Capillary Waves and Young-Laplace Equation in Miscible Fluids

We probably all have observed tiny waves forming on the surface of a body of water on a windy day. The onset and propagation of these ripples are driven by interfacial tension, a force traditionally understood as the result of the different mutual interactions between the molecules of two immiscible fluids, such as air and water, which effectively makes their shared interface "elastic." But what happens if the surface in question separates two miscible fluids that gradually mix over time, like lemon juice and tea, eventually forming a homogeneous fluid in which no trace of the interface remains?
We have recently discovered [1] that capillary waves can also be observed at the boundary between two miscible fluids when they are pumped at different flow rates in a microfluidic channel (Fig. 1), long before they completely mix. Most importantly, the dispersion relation of these waves, which links their frequency and wavelength, allowed us to measure an effective tension between the fluids. We have therefore revealed that a tension exists even between miscible molecular fluids, which governs wave propagation shortly after the first fluid-fluid contact; moreover, this tension depends strongly on time since bringing the two fluids in contact.
This ambitious PhD project aims to study the onset of capillary waves in miscible fluids under different physico-chemical conditions by measuring their propagation speed, frequency, and amplitude. The final goal is to establish, for the first time, a relationship between effective tension and pressure field in miscible fluids.

i)Short/Medium-Term: The first step will be to explore in greater detail the effect of confinement, which determines the lower bound for the accessible wave number of capillary waves: the larger the channel, the smaller the wave number accessible in experiments. Testing our current results across different microchannel geometries will be the natural continuation of our most recent work in this field [1].

ii) Medium-Term: The second step will be to investigate the role of liquid chemistry. We have already observed that spinning droplets of triethylene glycol (TEG) in a reservoir of glycerol do not deform in the same way as droplets in water-glycerol mixtures, and this phenomenon cannot be explained solely by fluid dynamics arguments related to density or viscosity differences [2], pointing to the presence of different interfacial stresses. In our co-flow experiments, we will primarily test for the presence of capillary waves and measure the effective tension at alcohol-glycerol boundaries—specifically in TEG-Glycerol, Ethylene Glycol-Glycerol, Ethanol-Glycerol, Methanol-Glycerol, and Octanol-Glycerol systems.

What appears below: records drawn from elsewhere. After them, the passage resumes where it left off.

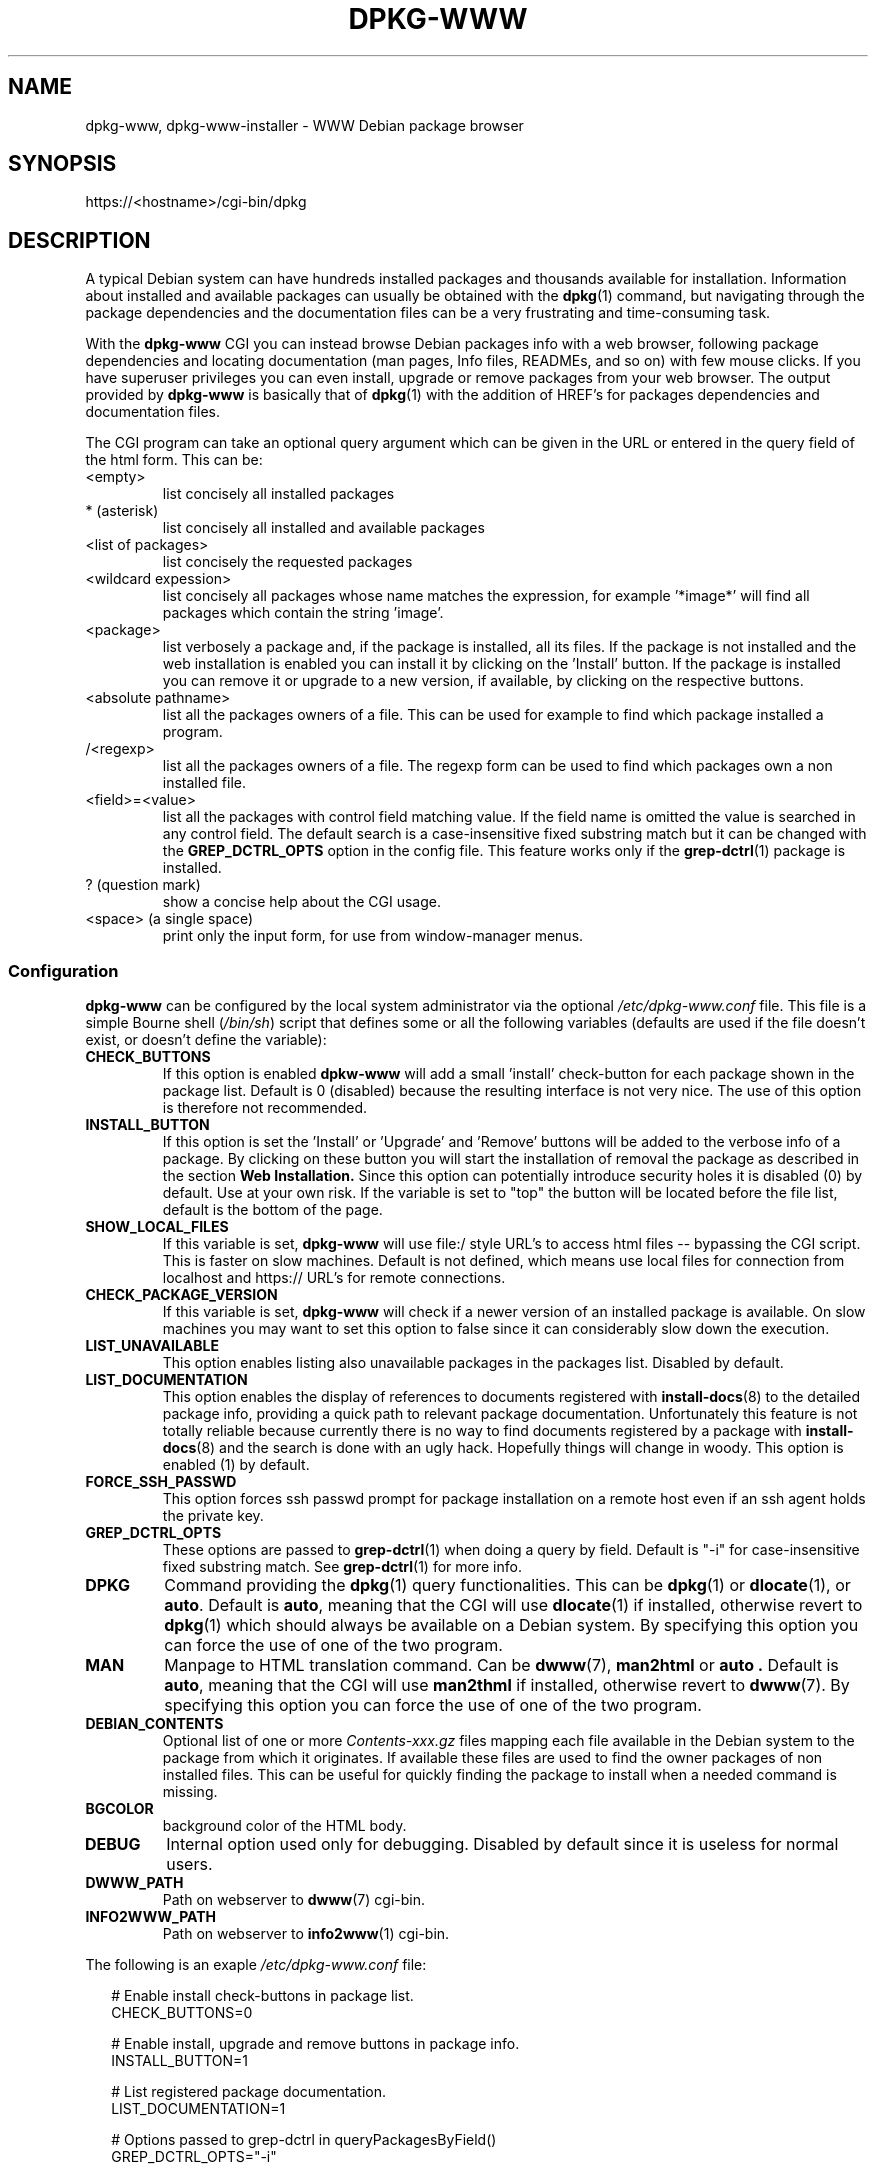 .\" Copyright © 2002, 2005 Massimo Dal Zotto <dz@debian.org>
.\" Copyright © 2017, 2019 Guillem Jover <guillem@debian.org>
.\"
.\" This is free software; you can redistribute it and/or modify
.\" it under the terms of the GNU General Public License as published by
.\" the Free Software Foundation; either version 2 of the License, or
.\" (at your option) any later version.
.\"
.\" This is distributed in the hope that it will be useful,
.\" but WITHOUT ANY WARRANTY; without even the implied warranty of
.\" MERCHANTABILITY or FITNESS FOR A PARTICULAR PURPOSE.  See the
.\" GNU General Public License for more details.
.\"
.\" You should have received a copy of the GNU General Public License
.\" along with this program.  If not, see <https://www.gnu.org/licenses/>.
.
.TH DPKG\-WWW 8 "2019-02-26"

.SH NAME
dpkg\-www, dpkg\-www-installer \- WWW Debian package browser

.SH SYNOPSIS
https://<hostname>/cgi-bin/dpkg

.SH DESCRIPTION
A typical Debian system can have hundreds installed packages and thousands
available for installation. Information about installed and available
packages can usually be obtained with the
.BR dpkg (1)
command, but navigating through the package dependencies and the
documentation files can be a very frustrating and time-consuming task.

.PP
With the
.B dpkg\-www
CGI you can instead browse Debian packages info with a web browser,
following package dependencies and locating documentation (man pages,
Info files, READMEs, and so on) with few mouse clicks. If you have
superuser privileges you can even install, upgrade or remove packages
from your web browser.
The output provided by
.B dpkg\-www
is basically that of
.BR dpkg (1)
with the addition of HREF's for packages dependencies and documentation
files.

.PP
The CGI program can take an optional query argument which can be given in
the URL or entered in the query field of the html form. This can be:
.IP <empty>
list concisely all installed packages
.IP *\ (asterisk)
list concisely all installed and available packages
.IP <list\ of\ packages>
list concisely the requested packages
.IP <wildcard\ expession>
list concisely all packages whose name matches the expression, for
example '*image*' will find all packages which contain the string 'image'.
.IP <package>
list verbosely a package and, if the package is installed, all its files.
If the package is not installed and the web installation is enabled you
can install it by clicking on the 'Install' button. If the package is
installed you can remove it or upgrade to a new version, if available,
by clicking on the respective buttons.
.IP <absolute\ pathname>
list all the packages owners of a file. This can be used for example to find
which package installed a program.
.IP /<regexp>
list all the packages owners of a file. The regexp form can be used to find
which packages own a non installed file.
.IP <field>=<value>
list all the packages with control field matching value. If the field name is
omitted the value is searched in any control field. The default search is a
case-insensitive fixed substring match but it can be changed with the
.B GREP_DCTRL_OPTS
option in the config file.
This feature works only if the
.BR grep\-dctrl (1)
package is installed.
.IP ?\ (question\ mark)
show a concise help about the CGI usage.
.IP <space>\ (a\ single\ space)
print only the input form, for use from window-manager menus.

.SS Configuration
.B dpkg\-www
can be configured by the local system administrator via the optional
.I /etc/dpkg\-www.conf
file.
This file is a simple Bourne shell
.IR "" ( /bin/sh )
script that defines some or all the following variables
(defaults are used if the file doesn't exist, or doesn't define the variable):
.TP
.B CHECK_BUTTONS
If this option is enabled
.B dpkw\-www
will add a small 'install' check-button for each package shown in the package
list. Default is 0 (disabled) because the resulting interface is not very nice.
The use of this option is therefore not recommended.
.TP
.B INSTALL_BUTTON
If this option is set the 'Install' or 'Upgrade' and 'Remove' buttons will
be added to the verbose info of a package. By clicking on these button you
will start the installation of removal the package as described in the section
.B Web Installation.
Since this option can potentially introduce security holes it is disabled (0)
by default. Use at your own risk.
If the variable is set to "top" the button will be located before the file
list, default is the bottom of the page.
.TP
.B SHOW_LOCAL_FILES
If this variable is set, \fBdpkg\-www\fP will use file:/ style URL's to
access html files -- bypassing the CGI script. This is faster
on slow machines. Default is not defined, which means use local files
for connection from localhost and https:// URL's for remote connections.
.TP
.B CHECK_PACKAGE_VERSION
If this variable is set, \fBdpkg\-www\fP will check if a newer version
of an installed package is available.
On slow machines you may want to set this option to
false since it can considerably slow down the execution.
.TP
.B LIST_UNAVAILABLE
This option enables listing also unavailable packages in the packages list.
Disabled by default.
.TP
.B LIST_DOCUMENTATION
This option enables the display of references to documents registered with
.BR install\-docs (8)
to the detailed package info, providing a quick path to relevant package
documentation. Unfortunately this feature is not totally reliable because
currently there is no way to find documents registered by a package with
.BR install\-docs (8)
and the search is done with an ugly hack. Hopefully things will change in
woody. This option is enabled (1) by default.
.TP
.B FORCE_SSH_PASSWD
This option forces ssh passwd prompt for package installation on a remote host
even if an ssh agent holds the private key.
.TP
.B GREP_DCTRL_OPTS
These options are passed to
.BR grep-dctrl (1)
when doing a query by field. Default is "\-i" for case-insensitive fixed
substring match. See
.BR grep-dctrl (1)
for more info.
.TP
.B DPKG
Command providing the
.BR dpkg (1)
query functionalities. This can be
.BR dpkg (1)
or
.BR dlocate (1),
or
.BR auto .
Default is
.BR auto ,
meaning that the CGI will use
.BR dlocate (1)
if installed, otherwise revert to
.BR dpkg (1)
which should always be available on a Debian system. By specifying this
option you can force the use of one of the two program.
.TP
.B MAN
Manpage to HTML translation command. Can be
.BR dwww (7),
.B man2html
or
.B auto .
Default is
.BR auto ,
meaning that the CGI will use
.B man2thml
if installed, otherwise revert to
.BR dwww (7).
By specifying this option you can force the use of one of the two program.
.TP
.B DEBIAN_CONTENTS
Optional list of one or more
.I Contents\-xxx.gz
files mapping each file available in the Debian system to
the package from which it originates. If available these files are used
to find the owner packages of non installed files. This can be useful for
quickly finding the package to install when a needed command is missing.
.TP
.B BGCOLOR
background color of the HTML body.
.TP
.B DEBUG
Internal option used only for debugging. Disabled by default since it is
useless for normal users.
.TP
.B DWWW_PATH
Path on webserver to \fBdwww\fP(7) cgi-bin.
.TP
.B INFO2WWW_PATH
Path on webserver to \fBinfo2www\fP(1) cgi-bin.

.PP
The following is an exaple \fI/etc/dpkg-www.conf\fP file:

.PP
.in +2
# Enable install check-buttons in package list.
.br
CHECK_BUTTONS=0
.br

.br
# Enable install, upgrade and remove buttons in package info.
.br
INSTALL_BUTTON=1
.br

.br
# List registered package documentation.
.br
LIST_DOCUMENTATION=1
.br

.br
# Options passed to grep\-dctrl in queryPackagesByField()
.br
GREP_DCTRL_OPTS="\-i"
.br

.br
# Show local files directly. Automatically set.
.br
SHOW_LOCAL_FILES=auto
.br

.br
# Force ssh passwd prompt even if an ssh agent holds
.br
# the private key.
.br
FORCE_SSH_PASSWD=true
.br

.br
# List of Contents\-xxx.gz files, if available.
.br
DEBIAN_CONTENTS="
.br
\ \ \ \ \ \ \ \ /debian/dists/buster/Contents\-amd64.gz
.br
\ \ \ \ \ \ \ \ /debian/dists/buster-updates/Contents\-amd64.gz
\ \ \ \ \ \ \ \ /debian-security/dists/buster/updates/Contents\-amd64.gz"
.br

.br
# Dpkg command (dpkg|dlocate|auto). Automatically detected.
.br
# DPKG=auto
.br

.br
# Manpage conversion command (dwww|man2html|auto). Automatically detected.
.br
# MAN=auto
.br

.br
# HTML background color.
.br
# BGCOLOR="#c0c0c0"
.br

.br
# Enable CGI debugging. Not really useful.
.br
# DEBUG=1
.PP

.SS CGI access
The information provided by
.B dpkg\-www
and the ability to install or remove packages also remotely can potentially
give useful information to crackers and open security holes. For these reasons
access to this CGI program should be allowed only from localhost and trusted
hosts or domains. Unfortunately this configuration is dependent on the
particular installed web server.
The \fBdpkg\-www\fP package configures the \fBapache\fP
server, if installed, to allow access only from localhost. Other web servers
must be configured manually by the system administrator to restrict access
to trusted hosts. If you administer many Debian system on a local network
you may want to enable access to the CGI from your network and browse
packages on any host from any other machine.

.SS Web installation
If this option is enabled in the
.I /etc/dpkg\-www.conf
file, the 'Install', 'Upgrade' and 'Remove' buttons are added to the info
page of installed or uninstalled packages.
By clicking on this button the system administrator, or more precisely any
user who has the ability to become system administrator (since you don't
want to run a web browser as root!), will be able to install or remove a
package on the fly, provided he has properly configured his browser for web
installation.

.PP
For security reasons the installation is done entirely from the browser side,
so that you don't need to gain root privileges from the CGI program which is
run on the server. The only thing done on the server is to generate an
installation request which is downloaded to the browser for the execution,
which is started under control of the user and with his privileges.
The real installation is done by a small helper script run from the user's
browser when a document with content-type 'application/dpkg\-www\-installer'
is received from the web server. The helper script opens an XTerm on the
user's display and runs a script which becomes superuser, after asking the
root password, and execs an \fBapt\-get\fP(8) command to install the requested
packages.

.PP
The web browser must have been configured to handle the above content-type
by running the command "\fB/usr/sbin/dpkg\-www\-installer \-x \-f '%s'\fP",
which must obviously be installed also on the client side if installing
remotely.
If the
.B dpkg-www
package is not installed on the browser client you can simply
copy the script \fI/usr/sbin/dpkg\-www\-installer\fP and hope it works...

.PP
You can configure your
.B Firefox
browser from the General -> Application menu of the Preferences window.
You must add a new item with MIME type
"\fBapplication/dpkg\-www\-installer\fP"
and application "\fB/usr/sbin/dpkg\-www\-installer \-x \-f '%s'\fP".
This should add the following line to your Firefox mailcap file:
.PP
.in +2
application/dpkg\-www\-installer;/usr/sbin/dpkg\-www\-installer \-x \-f '%s'
.PP
The
.B dpkg\-www
web installation has been successfully tested only with
.BR Firefox .
With other web browsers it is untested and it may not work correctly.

.PP
In order to be able to install the packages the user must known the root
password asked for '\fBsu root\fP' when installing on the local server,
or have the ability to ssh as root to the remote host when installing
from a remote client.

.PP
From the security point of view, executing a web installation is functionally
equivalent to opening a shell in an XTerm, becoming superuser after having
supplied the proper password and running \fBapt\-get\fP(8) as root to install
or remove the required packages.
Starting this from the web could be potentially vulnerable to
man-in-the-middle (MITM) attacks, but since it requires a password on the
client it seems quite safe.
If you are really paranoid connect to a secure server from an SSL-enabled
browser.

.PP
The \fBdpkg\-www\fP web installation is not intended to replace the normal
use of \fBapt\-get\fP(8) from the shell.
It is provided only as a shortcut to allow the installation of a package
after having located it with the browser without needing to open a root
shell and run \fBapt\-get\fP(8) manually.
For normal package maintenance and system upgrade the use of
\fBapt\-get\fP(8) from the shell is recommended.

.SH ENVIRONMENT
.TP
.B DPKG_WWW_HOST
The hostname to use.

.SH FILES
.TP
.I /etc/dpkg-www.conf
Configuration file for \fBdpkg\-www\fP.
It is not necessary for this file to exist,
there are sensible defaults for everything.

.SH SEE ALSO
.BR dpkg (1),
.BR dwww (1),
.BR dwww (7),
.BR dlocate (1),
.BR man2html (8),
.BR grep\-dctrl (1).
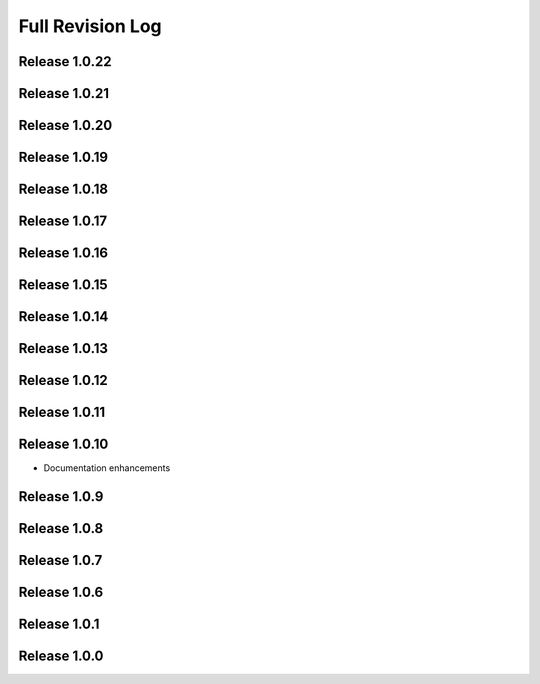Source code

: .. _full_revision_log:

Full Revision Log
==================

Release 1.0.22
---------------
.. git_changelog::
    :rev-list: release_1.0.21..release_1.0.22

Release 1.0.21
---------------
.. git_changelog::
    :rev-list: release_1.0.20..release_1.0.21

Release 1.0.20
---------------
.. git_changelog::
    :rev-list: release_1.0.19..release_1.0.20

Release 1.0.19
---------------
.. git_changelog::
    :rev-list: release_1.0.18..release_1.0.19

Release 1.0.18
---------------
.. git_changelog::
    :rev-list: release_1.0.17..release_1.0.18

Release 1.0.17
---------------
.. git_changelog::
    :rev-list: release_1.0.16..release_1.0.17

Release 1.0.16
---------------
.. git_changelog::
    :rev-list: release_1.0.15..release_1.0.16

Release 1.0.15
---------------
.. git_changelog::
    :rev-list: release_1.0.14..release_1.0.15

Release 1.0.14
---------------
.. git_changelog::
    :rev-list: release_1.0.13..release_1.0.14

Release 1.0.13
---------------
.. git_changelog::
    :rev-list: release_1.0.12..release_1.0.13

Release 1.0.12
---------------
.. git_changelog::
    :rev-list: release_1.0.11..release_1.0.12

Release 1.0.11
---------------
.. git_changelog::
    :rev-list: release_1.0.9..release_1.0.11

Release 1.0.10
---------------
* Documentation enhancements

Release 1.0.9
---------------
.. git_changelog::
    :rev-list: release_1.0.8..release_1.0.9

Release 1.0.8
---------------
.. git_changelog::
    :rev-list: release_1.0.7..release_1.0.8

Release 1.0.7
---------------
.. git_changelog::
    :rev-list: release_1.0.6..release_1.0.7

Release 1.0.6
---------------
.. git_changelog::
    :rev-list: release_1.0.1..release_1.0.6

Release 1.0.1
---------------
.. git_changelog::
    :rev-list: release_1.0.0..release_1.0.1

Release 1.0.0
---------------
.. git_changelog::
    :rev-list: release_1.0.0
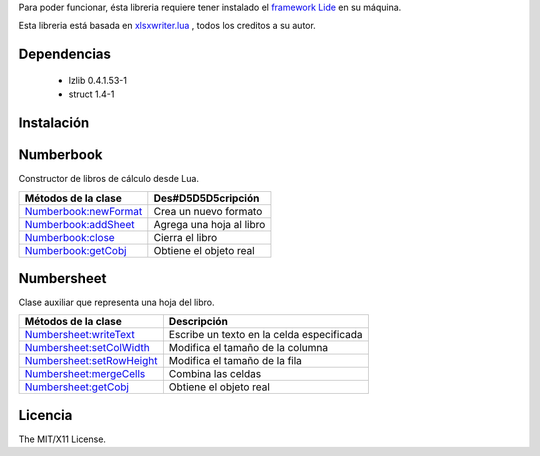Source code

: Para poder funcionar, ésta libreria requiere tener instalado el `framework Lide <http://github.com/lidesdk/framework>`_ 
en su máquina.

Esta libreria está basada en `xlsxwriter.lua <https://github.com/jmcnamara/xlsxwriter.lua>`_ , todos los creditos a su autor.


Dependencias
============
	
	* lzlib  0.4.1.53-1 
	* struct 1.4-1

Instalación
===========

.. code-block:: bash
	$ mkdir lide_app && cd lide_app
	$ git clone https://github.com/dariocanoh/numberbook.git
	$ lide -l numberbook main.lua


Numberbook
==========

Constructor de libros de cálculo desde Lua.

=======================  =================================================================================
  Métodos de la clase      Des#D5D5D5cripción
=======================  =================================================================================
 Numberbook:newFormat_    Crea un nuevo formato
 Numberbook:addSheet_     Agrega una hoja al libro
 Numberbook:close_    	  Cierra el libro
 Numberbook:getCobj_ 	  Obtiene el objeto real
=======================  =================================================================================


Numbersheet
===========

Clase auxiliar que representa una hoja del libro.

==========================  ===============================================================================
  Métodos de la clase         Descripción
==========================  ===============================================================================
 Numbersheet:writeText_      Escribe un texto en la celda especificada
 Numbersheet:setColWidth_    Modifica el tamaño de la columna
 Numbersheet:setRowHeight_   Modifica el tamaño de la fila
 Numbersheet:mergeCells_     Combina las celdas
 Numbersheet:getCobj_ 	     Obtiene el objeto real
==========================  ===============================================================================


Licencia
========

The MIT/X11 License.

.. _Numberbook:newFormat: docs/numberbook.rst # numberbooknewformat
.. _Numberbook:addSheet:  docs/numberbook.rst # numberbookaddsheet
.. _Numberbook:close:  	  docs/numberbook.rst # numberbookclose
.. _Numberbook:getCobj:   docs/numberbook.rst # numberbookgetcobj

.. _Numbersheet:writeText:	 	docs/numbersheet.rst # numbersheetwritetext
.. _Numbersheet:setColWidth: 	docs/numbersheet.rst # numbersheetsetcolwidth
.. _Numbersheet:setRowHeight: 	docs/numbersheet.rst # numbersheetsetrowheight
.. _Numbersheet:mergeCells: 	docs/numbersheet.rst # numbersheetmergecells
.. _Numbersheet:getCobj: 		docs/numbersheet.rst # numbersheetgetcobj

This will allow us to unveil the effect of liquid structure on wave propagation and on the effective tension.

iii) Medium/Long-Term: The third and most challenging step will be to test the validity of the Young-Laplace equation for miscible fluids, which links the pressure in the fluids and the effective tension. 
To obtain the pressure, we will measure the velocity field of the fluids by adding tracer particles and using methods such as Particle Imaging Velocimetry (PIV) and/or Ghost Particle Velocimetry (GPV). Our focus will be on two kinds of systems: a) molecular co-flowing liquids (as in point (ii)), and b) colloidal fluids in contact with their own solvent. For Newtonian fluids, the local pressure tensor can be obtained by integrating the Poisson equation [3] using finite difference schemes [4], once the velocity field is known. For non-Newtonian fluids, integration schemes of the full Navier-Stokes equation [5] require knowledge of the shear rate-dependent viscosity, which can be measured using standard shear rheometry.

References:
[1] A. Carbonaro, G. Savorana, L. Cipelletti, R. Govindarajan, and D. Truzzolillo, Phys. Rev. Lett., 134, 054001 (2025).
[2] A. Carbonaro, L. Cipelletti, D. Truzzolillo, Phys. Rev. Fluids, 5, 074001 (2020) - Editor's suggestion.
[3] B. W. Van Oudheusden. Meas. Sci. Technol., 24(3):032001, (2013).
[4] J. D. Hoffman. Numerical Methods for Engineers and Scientists. Marcel Dekker, New York, 2nd ed., rev. and expanded edition, (2001)
[5] N. Tiwari, Y. Tasaka, and Y. Murai. Flow Measurement and Instrumentation, 77:101852, (2021)

The PhD project will be carried on within the Soft Matter team of the Laboratoire Charles Coulomb (L2C) (https://www.softmatter-l2c.fr/), in Montpellier (France), under the supervision of Dr. Domenico Truzzolillo and Prof. L. Cipelletti. The final awarding of the PhD scholarship involves a selection process by a dedicated committee.

The student must hold a master’s degree in physics, chemical Engineering, or materials science. Proficiency in programming languages (Python, C), optical microscopy, and basic fluid dynamics is a plus for the application.